Last year was another record-breaking year at the Kelowna International Airport.
According to airport director Sam Samaddar, once the final numbers are in for the busy month of December, YLW expects to have seen a new record of 1.9 million passengers passing through its terminal in 2017.
As it stands, the 2016 record of 1.56 million passengers was eclipsed in October when the year-to-date number for 2017 hit 1.57 million. That was followed in November by another 256,000 passengers and the total for December—typically one of the busiest travel months at the airport—is expected to see an even larger number added.
As of the end of November, the passenger volume at the YLW was running a whopping 9.63 per cent more than at the same point in 2016.
“Of the top 28 airports (in Canada)—which account for 98 per cent of the air traffic—we are the fastest growing,” said Samaddar.
He said, with the exception of the country’s largest airports—it has been a long time since a Canadian airport has crossed the two million passenger mark.

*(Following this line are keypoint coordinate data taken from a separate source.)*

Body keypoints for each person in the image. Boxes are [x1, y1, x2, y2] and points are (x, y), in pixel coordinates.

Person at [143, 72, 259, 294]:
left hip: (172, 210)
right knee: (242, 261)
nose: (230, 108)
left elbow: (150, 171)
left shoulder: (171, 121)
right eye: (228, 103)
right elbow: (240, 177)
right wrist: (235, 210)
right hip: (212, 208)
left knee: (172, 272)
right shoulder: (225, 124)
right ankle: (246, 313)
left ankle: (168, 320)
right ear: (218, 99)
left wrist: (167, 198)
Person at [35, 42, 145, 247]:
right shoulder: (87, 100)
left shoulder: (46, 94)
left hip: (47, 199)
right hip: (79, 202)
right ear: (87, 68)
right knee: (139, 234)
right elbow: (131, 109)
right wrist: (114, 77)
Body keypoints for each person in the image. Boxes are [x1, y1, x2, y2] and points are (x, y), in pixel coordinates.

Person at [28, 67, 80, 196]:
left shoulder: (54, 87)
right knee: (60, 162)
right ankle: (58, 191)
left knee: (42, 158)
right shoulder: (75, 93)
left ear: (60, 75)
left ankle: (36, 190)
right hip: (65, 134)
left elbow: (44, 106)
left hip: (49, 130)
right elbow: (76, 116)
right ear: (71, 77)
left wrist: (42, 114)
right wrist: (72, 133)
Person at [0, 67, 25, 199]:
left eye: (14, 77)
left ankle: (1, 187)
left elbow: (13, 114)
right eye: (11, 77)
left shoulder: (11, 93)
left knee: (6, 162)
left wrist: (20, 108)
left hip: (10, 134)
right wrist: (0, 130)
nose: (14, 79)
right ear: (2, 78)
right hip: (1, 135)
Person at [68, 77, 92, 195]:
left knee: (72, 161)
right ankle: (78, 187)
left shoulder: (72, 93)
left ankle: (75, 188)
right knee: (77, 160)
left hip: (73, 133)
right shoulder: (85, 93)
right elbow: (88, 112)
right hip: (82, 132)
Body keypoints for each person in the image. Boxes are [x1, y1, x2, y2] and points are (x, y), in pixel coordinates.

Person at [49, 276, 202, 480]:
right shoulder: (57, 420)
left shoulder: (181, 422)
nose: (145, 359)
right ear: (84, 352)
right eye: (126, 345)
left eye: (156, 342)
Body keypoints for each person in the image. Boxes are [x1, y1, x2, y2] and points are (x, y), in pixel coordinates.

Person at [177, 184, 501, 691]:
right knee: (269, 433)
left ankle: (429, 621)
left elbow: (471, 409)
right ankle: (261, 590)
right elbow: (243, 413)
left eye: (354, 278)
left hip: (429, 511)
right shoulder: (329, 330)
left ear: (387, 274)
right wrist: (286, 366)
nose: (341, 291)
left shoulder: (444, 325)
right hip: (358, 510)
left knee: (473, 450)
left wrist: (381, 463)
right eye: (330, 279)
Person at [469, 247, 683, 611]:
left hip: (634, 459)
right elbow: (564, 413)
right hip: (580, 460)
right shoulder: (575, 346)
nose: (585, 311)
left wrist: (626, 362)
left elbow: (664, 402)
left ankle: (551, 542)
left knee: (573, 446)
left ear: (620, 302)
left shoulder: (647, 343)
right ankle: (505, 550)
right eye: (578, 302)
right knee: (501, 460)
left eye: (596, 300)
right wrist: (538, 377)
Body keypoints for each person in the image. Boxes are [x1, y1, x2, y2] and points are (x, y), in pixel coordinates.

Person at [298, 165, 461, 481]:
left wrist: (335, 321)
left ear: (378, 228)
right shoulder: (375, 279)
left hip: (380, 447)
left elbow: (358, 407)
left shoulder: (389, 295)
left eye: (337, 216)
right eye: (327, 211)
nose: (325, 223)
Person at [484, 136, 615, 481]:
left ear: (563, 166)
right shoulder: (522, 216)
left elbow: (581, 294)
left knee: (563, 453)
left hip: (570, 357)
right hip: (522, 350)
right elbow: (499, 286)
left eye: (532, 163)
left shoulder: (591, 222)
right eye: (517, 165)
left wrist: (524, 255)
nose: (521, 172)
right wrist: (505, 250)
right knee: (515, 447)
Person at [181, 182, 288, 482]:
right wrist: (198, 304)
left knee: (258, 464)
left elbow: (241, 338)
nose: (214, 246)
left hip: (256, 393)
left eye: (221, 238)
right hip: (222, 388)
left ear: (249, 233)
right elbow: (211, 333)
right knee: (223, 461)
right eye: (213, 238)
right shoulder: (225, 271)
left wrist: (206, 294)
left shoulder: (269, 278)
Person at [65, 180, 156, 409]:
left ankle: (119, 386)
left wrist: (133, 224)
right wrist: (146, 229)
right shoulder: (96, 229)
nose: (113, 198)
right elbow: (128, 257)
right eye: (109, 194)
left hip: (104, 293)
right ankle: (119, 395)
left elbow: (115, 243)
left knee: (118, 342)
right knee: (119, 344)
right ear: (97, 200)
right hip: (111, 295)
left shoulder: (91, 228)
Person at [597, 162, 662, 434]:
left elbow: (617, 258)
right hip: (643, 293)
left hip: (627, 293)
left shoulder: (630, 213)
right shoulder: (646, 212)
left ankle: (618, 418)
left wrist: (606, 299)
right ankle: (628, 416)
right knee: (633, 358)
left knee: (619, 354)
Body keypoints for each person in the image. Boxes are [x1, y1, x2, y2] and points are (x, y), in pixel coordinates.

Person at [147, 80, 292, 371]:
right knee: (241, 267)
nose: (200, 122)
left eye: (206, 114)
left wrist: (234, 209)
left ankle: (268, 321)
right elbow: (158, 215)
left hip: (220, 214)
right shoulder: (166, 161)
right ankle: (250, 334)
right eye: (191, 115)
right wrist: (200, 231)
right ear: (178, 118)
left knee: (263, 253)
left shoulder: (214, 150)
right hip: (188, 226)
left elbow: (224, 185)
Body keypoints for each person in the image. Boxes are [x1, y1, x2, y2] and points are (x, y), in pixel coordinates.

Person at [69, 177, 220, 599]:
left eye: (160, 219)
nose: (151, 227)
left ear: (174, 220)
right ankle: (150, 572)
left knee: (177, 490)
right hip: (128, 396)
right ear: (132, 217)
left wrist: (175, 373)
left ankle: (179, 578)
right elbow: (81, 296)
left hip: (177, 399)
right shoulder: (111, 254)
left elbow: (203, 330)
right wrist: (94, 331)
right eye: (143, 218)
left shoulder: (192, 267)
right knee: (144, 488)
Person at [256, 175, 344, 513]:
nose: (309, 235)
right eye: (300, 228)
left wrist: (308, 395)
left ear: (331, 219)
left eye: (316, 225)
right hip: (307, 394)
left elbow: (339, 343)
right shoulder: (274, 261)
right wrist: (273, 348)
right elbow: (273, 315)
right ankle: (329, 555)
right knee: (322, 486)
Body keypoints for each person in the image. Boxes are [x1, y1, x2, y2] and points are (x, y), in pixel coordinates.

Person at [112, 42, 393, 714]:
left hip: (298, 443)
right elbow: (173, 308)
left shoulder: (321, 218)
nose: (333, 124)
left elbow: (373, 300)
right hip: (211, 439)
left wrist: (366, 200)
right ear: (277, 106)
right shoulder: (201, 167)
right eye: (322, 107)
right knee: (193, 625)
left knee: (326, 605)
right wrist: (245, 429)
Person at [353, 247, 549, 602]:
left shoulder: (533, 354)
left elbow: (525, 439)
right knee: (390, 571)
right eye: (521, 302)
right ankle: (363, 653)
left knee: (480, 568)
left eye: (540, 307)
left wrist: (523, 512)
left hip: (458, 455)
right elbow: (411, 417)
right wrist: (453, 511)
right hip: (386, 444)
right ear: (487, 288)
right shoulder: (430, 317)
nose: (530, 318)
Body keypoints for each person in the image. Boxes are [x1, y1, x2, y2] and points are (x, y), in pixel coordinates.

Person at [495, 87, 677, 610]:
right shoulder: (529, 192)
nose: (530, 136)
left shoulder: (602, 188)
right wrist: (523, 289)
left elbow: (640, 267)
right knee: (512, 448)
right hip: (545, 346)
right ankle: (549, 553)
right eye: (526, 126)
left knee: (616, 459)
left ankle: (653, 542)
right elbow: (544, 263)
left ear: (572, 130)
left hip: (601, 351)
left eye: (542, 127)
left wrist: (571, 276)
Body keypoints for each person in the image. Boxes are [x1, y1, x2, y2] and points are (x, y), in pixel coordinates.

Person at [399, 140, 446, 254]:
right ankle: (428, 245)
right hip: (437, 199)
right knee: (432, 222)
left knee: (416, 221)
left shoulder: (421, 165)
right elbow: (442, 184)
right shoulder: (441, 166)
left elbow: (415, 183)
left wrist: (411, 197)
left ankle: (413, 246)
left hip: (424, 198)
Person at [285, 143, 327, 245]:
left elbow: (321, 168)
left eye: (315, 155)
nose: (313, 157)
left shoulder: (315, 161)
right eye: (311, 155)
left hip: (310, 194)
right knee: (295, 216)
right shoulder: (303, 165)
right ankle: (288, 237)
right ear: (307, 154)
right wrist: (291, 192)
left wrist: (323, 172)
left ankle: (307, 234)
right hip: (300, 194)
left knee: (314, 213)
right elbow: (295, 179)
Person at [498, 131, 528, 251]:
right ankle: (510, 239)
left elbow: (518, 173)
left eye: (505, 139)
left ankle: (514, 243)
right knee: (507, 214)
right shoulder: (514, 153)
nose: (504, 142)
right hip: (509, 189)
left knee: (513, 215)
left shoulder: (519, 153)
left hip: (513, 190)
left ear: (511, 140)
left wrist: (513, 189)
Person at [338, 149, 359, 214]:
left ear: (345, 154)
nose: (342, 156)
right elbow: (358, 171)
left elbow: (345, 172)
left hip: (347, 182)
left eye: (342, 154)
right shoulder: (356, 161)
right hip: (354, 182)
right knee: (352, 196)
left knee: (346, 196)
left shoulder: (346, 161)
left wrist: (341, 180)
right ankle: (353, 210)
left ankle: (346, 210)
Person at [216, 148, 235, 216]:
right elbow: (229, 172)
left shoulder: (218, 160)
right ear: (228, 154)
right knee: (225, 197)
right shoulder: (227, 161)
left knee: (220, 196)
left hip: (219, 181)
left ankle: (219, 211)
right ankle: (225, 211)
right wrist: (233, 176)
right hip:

Samaddar attributed the phenomenal growth at YLW to a number of factors, including the population growth in the Central Okanagan and the ongoing effort to make the airport as low-cost as possible for airlines. He also creditted connectivity of YLW to other major airports in Canada and the U.S. to allow one-stop international access and the growth of smaller, regional airlines that use the airport for the increased numbers.
But the growth is also taking a toll on YLW’s expansion plans. It is well ahead of where previous plans expected it to be at this time.
The airport just completed a new multi-million dollar outbound baggage system and officials are now looking at expansion of the departure lounge and the arrivals area. It also needs to expand its inbound luggage system because the current system is hard-pressed to handle all the bags when several planes arrive at the same time.
“We’re at over-capacity now,” said Samaddar.
The most immediate requirement is to expand the aircraft parking area to accommodate larger planes and to carry out government-mandated improvements to the airport’s landing system.
Samaddar said YLW, which is owned and operated by the City of Kelowna and is financially self-sufficient, also has to be careful not to add infrastructure too quickly so it doesn’t have buildings not being fully used and expensive to keep open.
“So we try to build in stages,” he said.
But the problems with growth that Samaddar and his staff at YLW face are ones most airport managers would love to have.
He said one of the focuses in 2018 will be more flights to Toronto’s Pearson International, because from there it is just one flight to more than 170 destinations around the world.